Thanks to everyone who came out last night to help launch the Keweenaw Time Traveler. We hope you enjoy using it and we can't wait to see what you'll do with it. Get started here.
Tonight's the night! We launch at the Carnegie Museum in Houghton, MI. Come join us at 6:30pm to hear how you can use the Keweenaw Time Traveler to investigate your favorite buildings. Get ready to #MapYourHistory!
For some site history: The Carnegie Museum's gets its name from the Gilded Age philanthropist Andrew Carnegie, who gave Houghton (and hundreds of other communities) funds to build a public library in 1909. But before the current stone and brick building, a large wooden structure occupied the site and had lots of different uses. It was a skating rink occupied by the Michigan Mining School (Michigan Tech’s predecessor) in 1888. Then it became an Opera House complete with “stage and scenery” and grocery storage in the basement.

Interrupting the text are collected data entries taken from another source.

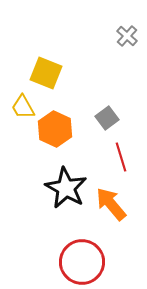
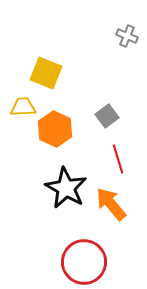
gray cross: rotated 20 degrees counterclockwise
yellow trapezoid: rotated 116 degrees clockwise
gray square: moved 2 px up
red line: moved 3 px left, 2 px down
red circle: moved 2 px right
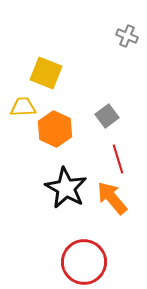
orange arrow: moved 1 px right, 6 px up
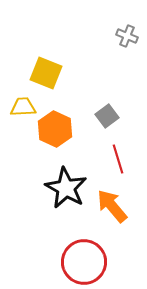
orange arrow: moved 8 px down
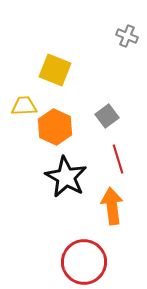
yellow square: moved 9 px right, 3 px up
yellow trapezoid: moved 1 px right, 1 px up
orange hexagon: moved 2 px up
black star: moved 11 px up
orange arrow: rotated 33 degrees clockwise
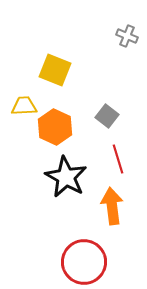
gray square: rotated 15 degrees counterclockwise
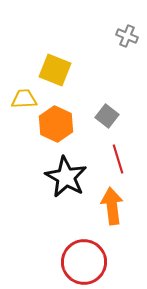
yellow trapezoid: moved 7 px up
orange hexagon: moved 1 px right, 3 px up
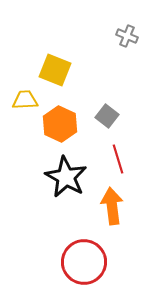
yellow trapezoid: moved 1 px right, 1 px down
orange hexagon: moved 4 px right
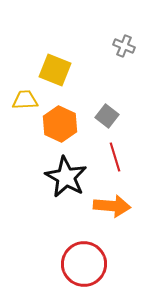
gray cross: moved 3 px left, 10 px down
red line: moved 3 px left, 2 px up
orange arrow: rotated 102 degrees clockwise
red circle: moved 2 px down
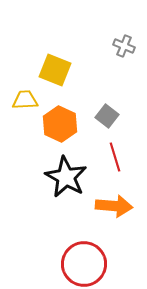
orange arrow: moved 2 px right
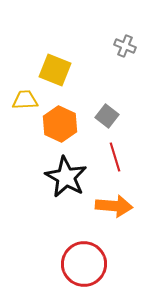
gray cross: moved 1 px right
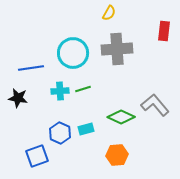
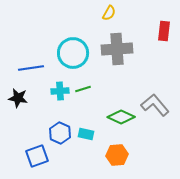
cyan rectangle: moved 5 px down; rotated 28 degrees clockwise
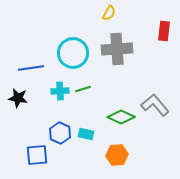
blue square: moved 1 px up; rotated 15 degrees clockwise
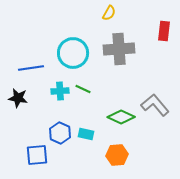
gray cross: moved 2 px right
green line: rotated 42 degrees clockwise
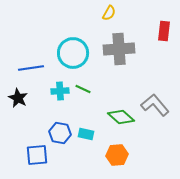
black star: rotated 18 degrees clockwise
green diamond: rotated 16 degrees clockwise
blue hexagon: rotated 15 degrees counterclockwise
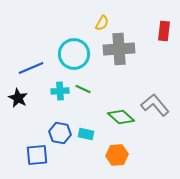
yellow semicircle: moved 7 px left, 10 px down
cyan circle: moved 1 px right, 1 px down
blue line: rotated 15 degrees counterclockwise
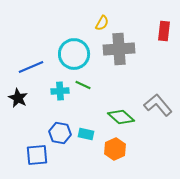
blue line: moved 1 px up
green line: moved 4 px up
gray L-shape: moved 3 px right
orange hexagon: moved 2 px left, 6 px up; rotated 20 degrees counterclockwise
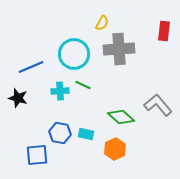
black star: rotated 12 degrees counterclockwise
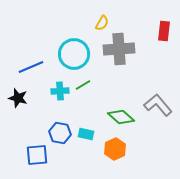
green line: rotated 56 degrees counterclockwise
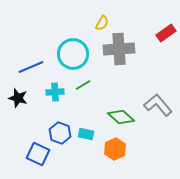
red rectangle: moved 2 px right, 2 px down; rotated 48 degrees clockwise
cyan circle: moved 1 px left
cyan cross: moved 5 px left, 1 px down
blue hexagon: rotated 10 degrees clockwise
blue square: moved 1 px right, 1 px up; rotated 30 degrees clockwise
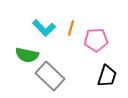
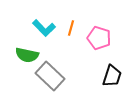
pink pentagon: moved 3 px right, 2 px up; rotated 20 degrees clockwise
black trapezoid: moved 5 px right
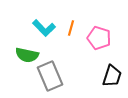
gray rectangle: rotated 24 degrees clockwise
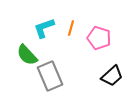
cyan L-shape: rotated 115 degrees clockwise
green semicircle: rotated 35 degrees clockwise
black trapezoid: rotated 30 degrees clockwise
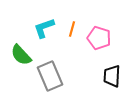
orange line: moved 1 px right, 1 px down
green semicircle: moved 6 px left
black trapezoid: rotated 135 degrees clockwise
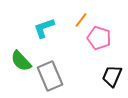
orange line: moved 9 px right, 9 px up; rotated 21 degrees clockwise
green semicircle: moved 6 px down
black trapezoid: rotated 20 degrees clockwise
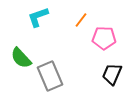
cyan L-shape: moved 6 px left, 11 px up
pink pentagon: moved 5 px right; rotated 15 degrees counterclockwise
green semicircle: moved 3 px up
black trapezoid: moved 2 px up
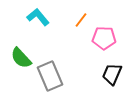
cyan L-shape: rotated 70 degrees clockwise
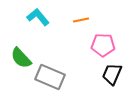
orange line: rotated 42 degrees clockwise
pink pentagon: moved 1 px left, 7 px down
gray rectangle: moved 1 px down; rotated 44 degrees counterclockwise
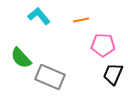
cyan L-shape: moved 1 px right, 1 px up
black trapezoid: moved 1 px right
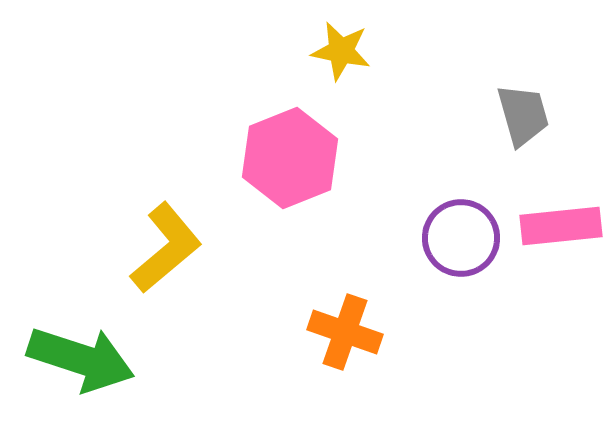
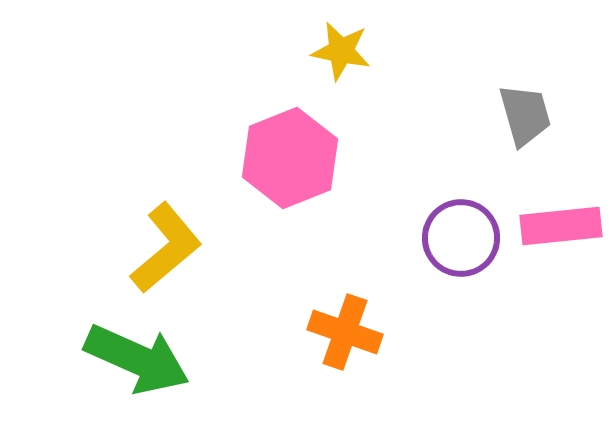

Map Your History: Story Feature #6
We travel to Calumet, MI for today's #MapYourHistory story.
"The C&H Drill Shop was built in 1885 from discarded, low-copper-content basalt known as “poor rock,” as a place for sharpening and repairing mining drills. Vacated in 1968, the Copper Country Curling Club inherited the use of this cold, rough building in 2005. Today, the Club is proud to host what is surely the most environmentally-friendly regulation ice in the United States! There is no mechanical cooling required, thanks to the amazing thermal mass of the thick rock walls that buffers against even several days of midwinter thaw. This clever reuse leverages the robust and raw construction of this historic industrial building to wonderful advantage, and works to keep another beautiful piece of the area’s rich industrial heritage intact and in use!"
--John Arnold, firstname.lastname@example.org
Read more about the Keweenaw Time Traveler's Launch Party on June 15 at the Michigan Tech news site. Please join us!
"Frigid Fairy Tales" and Keweenaw air travel combine in this #MapYourHistory story.
In 1973, Michigan Tech had a unique arrangement with a university in Texas. The Daily Mining Gazette covered the story and captioned the photo (left) as follows:
“A shipment of 500 pounds of official Copper Country snow is sent [via the Houghton County Memorial Airport] to the students of Southwest Texas State University in San Marcos as part of the Michigan Tech Winter Carnival. The southerners look forward to its arrival each year for an all-out snowball fight in the Texas sun.”
Soon, Michigan Tech students past and present will be able to share their air travel memories though the #KeweenawTimeTraveler. Not a Tech student or alum? No problem! Anyone can join in and #MapYourHistory.
NOTE: For more historic photos like this one, you can visit Copper Country Historical Images
In this #MapYourHistory story, we feature a lucky discovery made by one of our team.
"While working as a Keweenaw Time Traveler mapping people to their houses in the year 1917, I came across a man named William Hodgson who had no address listed in the city directory. Wanting to find his house, I looked him up the 1920 United States Census. I found a man named William A Hodgson who lived in Houghton in 1920. I wasn’t sure if this was the same person, but I decided to look for his house on the map anyway. When I checked the map, I found a house at the address listed on the census, and right next to it was 'Hodgson Wm' written in pencil! It just goes to show how much information can be found on these maps."